Making A Case For Those Wrongly Detained In Guantanamo Bay
In the shadow of the horrific destruction of 9/11 came the first defendants who were accused, along with countless others, of somehow being involved in the dastardly and most destructive attack on US soil since Pearl Harbor. Of the many hundreds of detainees were innocents, whom even the DOJ admitted were caught up in its dragnet. But in the wake of this destruction, the nation had no appetite for legal niceties. Few if any law or communications firms wanted to carry the load on this.
Languishing in Guantanamo Bay were a dozen Kuwaiti citizens, all absent due process.
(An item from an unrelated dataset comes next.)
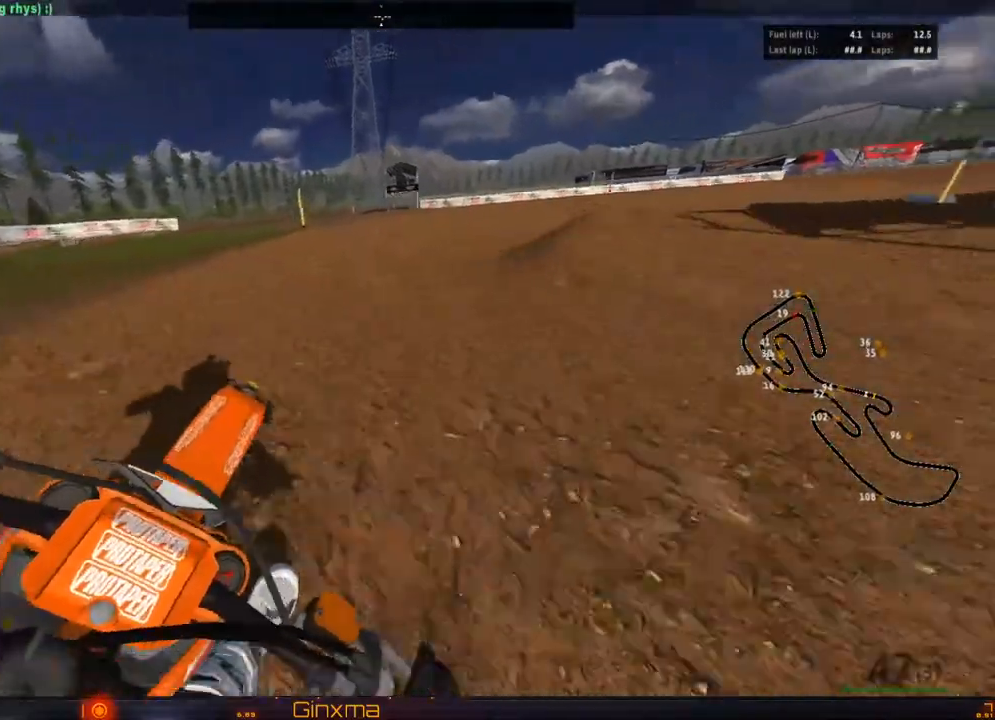
{"buttons": ["R2"], "left_stick": "right", "right_stick": "center", "events": [[50, "R2", "up"], [233, "R2", "down"], [400, "R2", "up"], [450, "R2", "down"]]}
Three rulings by the US Supreme Court demanded it, but the political climate of the time saw no execution of the High Court’s rulings. Enter leading law firms and LEVICK, willing to take the extraordinary criticism for defending Arab detainees, even though evidence pointed towards innocence for almost all of them.
The first aspect of the campaign was to change the conversation from guilt or innocence to due process. If they are guilty let them be tried and punished. If they are innocent let them either be charged or released. With no sympathetic American media, the campaign began in the UK and focused first on the father of one of the detainees, an Air Force pilot who was the only recipient of both Kuwait and US medals for heroism. Step by step, Kuwait’s long history of allegiance to US interests and its commitment against terrorism began to become part of the narrative along with America’s historic commitment to due process.
Over time, editorials in favor of legal rights for the detainees appeared in 98 of the top 100 US newspapers and as pressure built, all but one were rendered and released.